Before those relatively recent migrations, who spoke what where? To reconstruct the linguistic map of the East Asia of several thousand years ago, we can reverse the historically known linguistic expansions of recent millennia. We can also look for large, continuous areas currently occupied by a single language or related language group; these areas testify to a geographic expansion of that group so recent that there has not been enough time for it to differentiate into many languages. Finally we can reason conversely that modern areas with a high diversity of languages within a given language family lie closer to the early center of distribution of that language family. Using those three types of reasoning to turn back the linguistic clock, we conclude that speakers of Chinese and other Sino-T!betan languages originally occupied northern China. The southern parts of the country were variously inhabited by speakers of Miao-Yao, Austroasiatic, and Tai-Kadai languages—until they were largely replaced by their Sino-T!betan-speaking neighbors.

An even more drastic linguistic upheaval appears to have swept over tropical Southeast Asia to the south of China, in Thailand, Myanmar, Laos, Cambodia, Vietnam, and peninsular Malaysia. It's likely that whatever languages were originally spoken there have now become extinct—most of the modern languages of those countries appear to be recent invaders, mainly from southern China. We might also guess that if Miao-Yao languages could be so nearly overwhelmed, there must have been still other language families in southern China that left no modern descendants whatsoever. As we shall see, the Austronesian family (to which all Philippine and Polynesian languages belong) was probably once spoken on the Chinese mainland. We know about it only because it spread to Pacific islands and survived there.

The language replacements in East Asia are reminiscent of the way European languages, especially English and Spanish, spread into the New World. English, of course, came to replace the hundreds of Native American languages not because it sounded musical to indigenous ears but because English-speaking invaders killed most Native Americans by war, murder, and disease and then pressured the survivors into adopting the new majority language. The immediate cause of the Europeans' success was their relative technological superiority. That superiority, however, was ultimately the result of a geographic accident that allowed agriculture and herding to develop in Eurasia 10,000 years earlier. The consequent explosion in population allowed the Europeans to develop complex technologies and social organization, giving their descendants great political and technological advantages over the people they conquered. Essentially the same processes account for why English replaced aboriginal Australian languages and why Bantu languages replaced subequatorial Africa's original Pygmy and Khoisan languages.

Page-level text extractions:
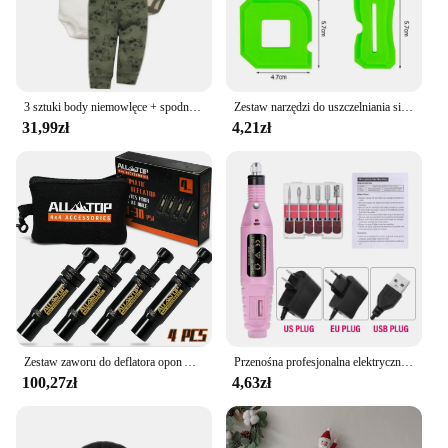
3 sztuki body niemowlęce + spodnie bawełniane ubrania dla noworodka chłopięcy letnie zestawy ubranie dla dziewczynki z motyli 0-24
Zestaw narzędzi do uszczelniania silikonu rozpórka uszczelniacza łopatka skrobak do płytek okiennych usuwanie krawędzi narzędzia budowlane w kuchni
31,99zł
4,21zł
Zestaw zaworu do deflatora opon Auto-Stop (10-30 PSI) 4 PCS Przykręcane narzędzie do opon Pojazdy Motocykl Offroad 4x4 Zestaw narzędzi do opon
Przenośna profesjonalna elektryczna wiertarka do paznokci Narzędzia do manicure Zestaw wierteł do pedicure Rodzinny pilnik do paznokci Sprzęt do wiercenia paznokci
100,27zł
4,63zł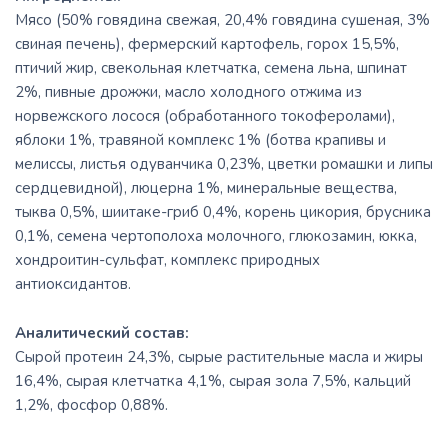
Мясо (50% говядина свежая, 20,4% говядина сушеная, 3%
свиная печень), фермерский картофель, горох 15,5%,
птичий жир, свекольная клетчатка, семена льна, шпинат
2%, пивные дрожжи, масло холодного отжима из
норвежского лосося (обработанного токоферолами),
яблоки 1%, травяной комплекс 1% (ботва крапивы и
мелиссы, листья одуванчика 0,23%, цветки ромашки и липы
сердцевидной), люцерна 1%, минеральные вещества,
тыква 0,5%, шиитаке-гриб 0,4%, корень цикория, брусника
0,1%, семена чертополоха молочного, глюкозамин, юкка,
хондроитин-сульфат, комплекс природных
антиоксидантов.
Аналитический состав:
Сырой протеин 24,3%, сырые растительные масла и жиры
16,4%, сырая клетчатка 4,1%, сырая зола 7,5%, кальций
1,2%, фосфор 0,88%.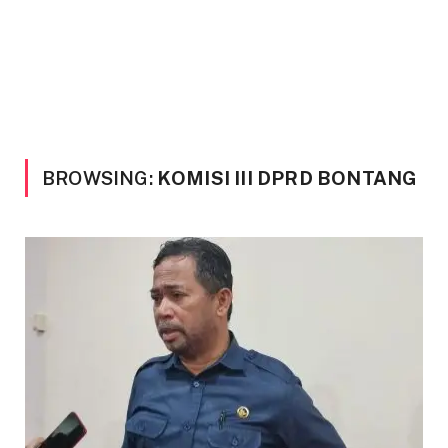
BROWSING:
KOMISI III DPRD BONTANG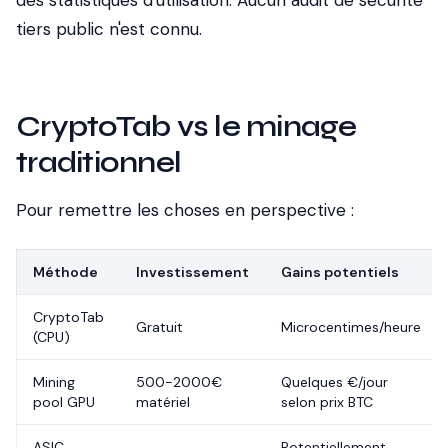
des statistiques d'utilisation. Aucun audit de sécurité
tiers public n'est connu.
CryptoTab vs le minage
traditionnel
Pour remettre les choses en perspective :
Méthode
Investissement
Gains potentiels
CryptoTab
Gratuit
Microcentimes/heure
(CPU)
Mining
500-2000€
Quelques €/jour
pool GPU
matériel
selon prix BTC
ASIC
Potentiellement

◆ Questions
1 > Set down everything in the passage on language replacement in East Asia from "An even more" down to "and survived there.", word for word.
2 > According to the passage on language replacement in East Asia, what was the immediate cause of the Europeans' success in the New World?
3 > List every country or region that the passage on language replacement in East Asia places in tropical Southeast Asia to the south of China.
The material is not required for any of the work here.

◆ Solutions to the tasks
1 >
An even more drastic linguistic upheaval appears to have swept over tropical Southeast Asia to the south of China, in Thailand, Myanmar, Laos, Cambodia, Vietnam, and peninsular Malaysia. It's likely that whatever languages were originally spoken there have now become extinct—most of the modern languages of those countries appear to be recent invaders, mainly from southern China. We might also guess that if Miao-Yao languages could be so nearly overwhelmed, there must have been still other language families in southern China that left no modern descendants whatsoever. As we shall see, the Austronesian family (to which all Philippine and Polynesian languages belong) was probably once spoken on the Chinese mainland. We know about it only because it spread to Pacific islands and survived there.

2 > Their relative technological superiority.

3 >
Thailand
Myanmar
Laos
Cambodia
Vietnam
peninsular Malaysia